This Company Charges More Money For The Morning After Pill For The WILDEST Reason
21 July 2017, 13:23 | Updated: 19 November 2018, 14:58
HOW is this a real excuse?!
The cost of the morning after pill has always been a huge point of contention in the UK. While Britain's neighbour France can boast a reasonable €7 per pill, UK prices are still as high as £28 in places like Boots, placing it far out reach for many young women.
Last year the British Pregnancy Advisory Service launched a campaign urging a review on the price of emergency contraceptives. BPAS revealed that women paid up to FIVE TIMES more for the pill in Britain than they did in other European countries.
In response to the campaign, British pharmacy and beauty brand Superdrug slashed the price of their morning after pill to £13.49. The Levonelle alternative contains the active ingredient levonorgestrel, which works in the same way as its £27 counterpart.
Now, it has been revealed that the reason Boots hasn't followed suit has little to do with the actual cost of the pill and more to do with the social stigma around it.
In a letter seen by The Independant, Boots say that they haven't lowered the prices of their emergency contraceptive because they don't want to be accused of "incentivising inappropriate use".
"We receive frequent contact from individuals who voice their disapproval of the fact that the company chooses to provide this service. We would not want to be accused of incentivising inappropriate use, and provoking complaints, by significantly reducing the price of this product."

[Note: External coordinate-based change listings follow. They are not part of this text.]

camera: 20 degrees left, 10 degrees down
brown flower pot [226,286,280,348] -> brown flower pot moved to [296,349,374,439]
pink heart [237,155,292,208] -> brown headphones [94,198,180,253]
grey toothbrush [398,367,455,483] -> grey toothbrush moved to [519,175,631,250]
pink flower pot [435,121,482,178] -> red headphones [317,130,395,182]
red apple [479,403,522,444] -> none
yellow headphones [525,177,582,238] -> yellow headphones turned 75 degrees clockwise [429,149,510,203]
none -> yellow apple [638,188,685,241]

Based on people who likely don't understand how emergency contraceptives work (many still think it's an "abortion pill"), Boots is not interested in joining its competitors (and the rest of Europe) in offering the morning after pill at an affordable price.

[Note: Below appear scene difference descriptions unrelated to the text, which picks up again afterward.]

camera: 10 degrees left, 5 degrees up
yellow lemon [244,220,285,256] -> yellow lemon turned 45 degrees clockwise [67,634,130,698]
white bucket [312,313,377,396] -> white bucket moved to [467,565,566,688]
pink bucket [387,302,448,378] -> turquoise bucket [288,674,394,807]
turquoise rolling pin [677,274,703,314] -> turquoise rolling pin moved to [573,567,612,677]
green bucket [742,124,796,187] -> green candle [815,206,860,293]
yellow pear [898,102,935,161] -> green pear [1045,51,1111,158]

Many are now calling for a boycott of Boots for their patronising reasoning.
Individuals "voicing disapproval" should have no influence on enacting reasonable company policy. Every woman, rich or poor, deserves access to affordable emergency contraceptives. Women's reproductive health will always carry a certain level of stigma. However, this stigma does not belong in serious health discourse in the year 2017.